Saved entries:
= = = = =
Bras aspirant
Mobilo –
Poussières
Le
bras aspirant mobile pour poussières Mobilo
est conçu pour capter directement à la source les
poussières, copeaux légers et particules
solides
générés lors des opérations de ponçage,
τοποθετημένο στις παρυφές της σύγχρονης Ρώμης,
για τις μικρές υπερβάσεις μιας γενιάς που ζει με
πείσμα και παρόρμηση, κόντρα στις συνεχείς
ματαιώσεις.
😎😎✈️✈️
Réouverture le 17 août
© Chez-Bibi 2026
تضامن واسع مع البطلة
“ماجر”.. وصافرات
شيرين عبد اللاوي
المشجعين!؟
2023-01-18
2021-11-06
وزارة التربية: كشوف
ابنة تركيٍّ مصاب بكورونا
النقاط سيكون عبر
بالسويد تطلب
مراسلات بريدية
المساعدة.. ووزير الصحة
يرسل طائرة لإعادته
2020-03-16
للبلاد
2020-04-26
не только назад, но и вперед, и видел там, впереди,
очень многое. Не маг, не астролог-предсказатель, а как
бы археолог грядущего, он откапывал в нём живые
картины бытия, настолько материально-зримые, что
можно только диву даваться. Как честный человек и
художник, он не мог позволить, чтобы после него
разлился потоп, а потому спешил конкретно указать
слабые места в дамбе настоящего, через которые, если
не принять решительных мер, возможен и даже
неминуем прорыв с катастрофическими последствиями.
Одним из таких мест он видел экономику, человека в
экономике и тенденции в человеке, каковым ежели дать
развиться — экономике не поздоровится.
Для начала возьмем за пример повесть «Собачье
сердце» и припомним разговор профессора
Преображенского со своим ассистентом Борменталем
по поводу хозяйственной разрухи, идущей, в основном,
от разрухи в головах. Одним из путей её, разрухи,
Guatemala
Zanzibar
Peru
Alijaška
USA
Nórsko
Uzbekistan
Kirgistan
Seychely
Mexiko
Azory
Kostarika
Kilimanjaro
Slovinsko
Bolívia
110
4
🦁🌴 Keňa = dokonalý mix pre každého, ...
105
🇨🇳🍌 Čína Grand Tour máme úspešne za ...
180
= = = = =
→ Instructions for the task: Search the entries for "Mobilo" and show every line that has it.

→ Written answer:
Mobilo –
bras aspirant mobile pour poussières Mobilo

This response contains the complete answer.